Modern-day capitalism works exactly as we created it. Pointing the flow of resources for a few leaves the masses wanting more. But, it isn’t enough to say the rich need to pay their fair share. If you were to take all the wealth of the top 1%, you could fund the government for 8 months. That’s it. It goes back to what we will put at the center of our lives. As I get older, I see that we need more than ever dignity. Purpose. Meaning.

We are not here to serve capitalism. Capitalism is here to serve us. I look at my home state, Utah, which was just awarded the best economy in the United States. And my answer is, to enable what? The goal isn’t to win economics.
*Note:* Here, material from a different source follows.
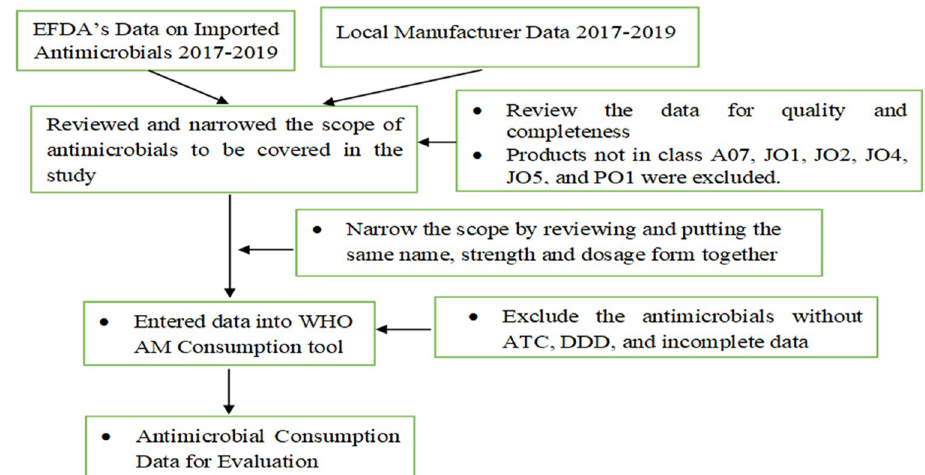
Fig 1. Data collection and cleaning process for antimicrobial consumption analysis.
The goal is to live a life we can all be proud of.

/rant

Western conceptions

There’s an air in the culture: Why do we see the world as inadequate?

The reason is that we have been conditioned to believe the world owes us something.
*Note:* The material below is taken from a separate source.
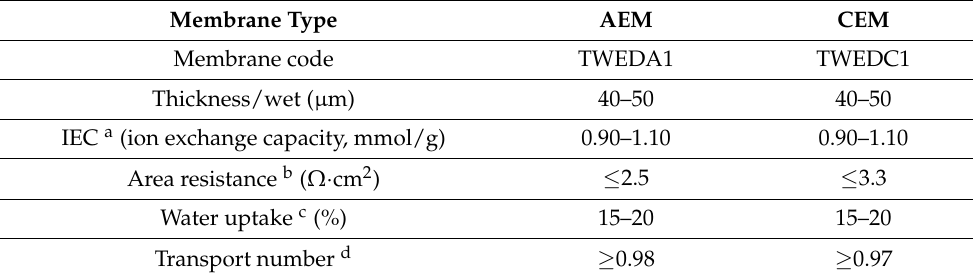
Table 2. The main characteristics of AEM and CEM used in this study.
This is the wrong framework.

Not because we don’t deserve to have all the pleasures and comforts that modern life offers.

We will be more satisfied with our lives by pursuing what we can contribute instead.

Constraints

Freedom isn’t the absence of constraints.

Basketball has a court. And what you do in between the lines can be magic.

A painting has obvious constraints when looking at a canvas.

What we do with these boundaries gives us the opportunity to defy logic.

If your project needs unlimited time and money, you’re not being serious about creating something that will delight us.

Freedom might be breaking these confines. However, it can also be found within a system of parameters. 

Choosing our focus

Not all effort is noticed. Too often, the boss wants to point to results.

What would the culture be like if we decided to flip this? Focus on the process rather than results.

How would that change the projects we pick? The art we make? The chances we take to do something daring?

9 years of blogs

9 years of showing up daily to put something out in the world to help change people’s minds.

No, this isn’t a popular blog. But it is essential in clarifying my point of view. Making assumptions and seeing what works and what doesn’t. Even if no one reads it, I would do it anyway because…why not?

I’m a writer—an artist. An artist needs a space. And mine is WordPress and a laptop. This is a place to practice. Here is to 3,000+ blogs and to another 3,000.

Chop wood. Carry water. Onward.

A thought about boredom

Boredom is thought of today as a lack of entertainment. But we are not seeing what the gift it can be.

Initially, the Romans described boredom as “taedium vitae” (weariness of life) and “horror loci” (dread of place). As the years progressed, boredom became shaped by the change of work patterns in the industrial era. Renting our time to an assembly line for money fundamentally changed how we view our time. Because so much of it is leased out to someone else (again, we are not on our time; we are on the bosses), we stress how our time is managed off the clock.

The problem we are having is that we think time should be used efficiently like a scarce market resource, causing more and more stress. Boredom can now be seen as a negative thing when, for thousands of years, having discretionary time was abundant.

Humans don’t have off-and-on switches. As a result, we struggle with the relationship of being on the clock or off it. Sitting around, we can’t help but pick up a phone to fill time; it seems like a better option than nothing. But we are missing an opportunity to discover if we can never sit with our thoughts.

When we leave the room, we eventually fill it with imagination, ideas, conversation, insight, and connection. We can resist the need to fill the space, so much can open up.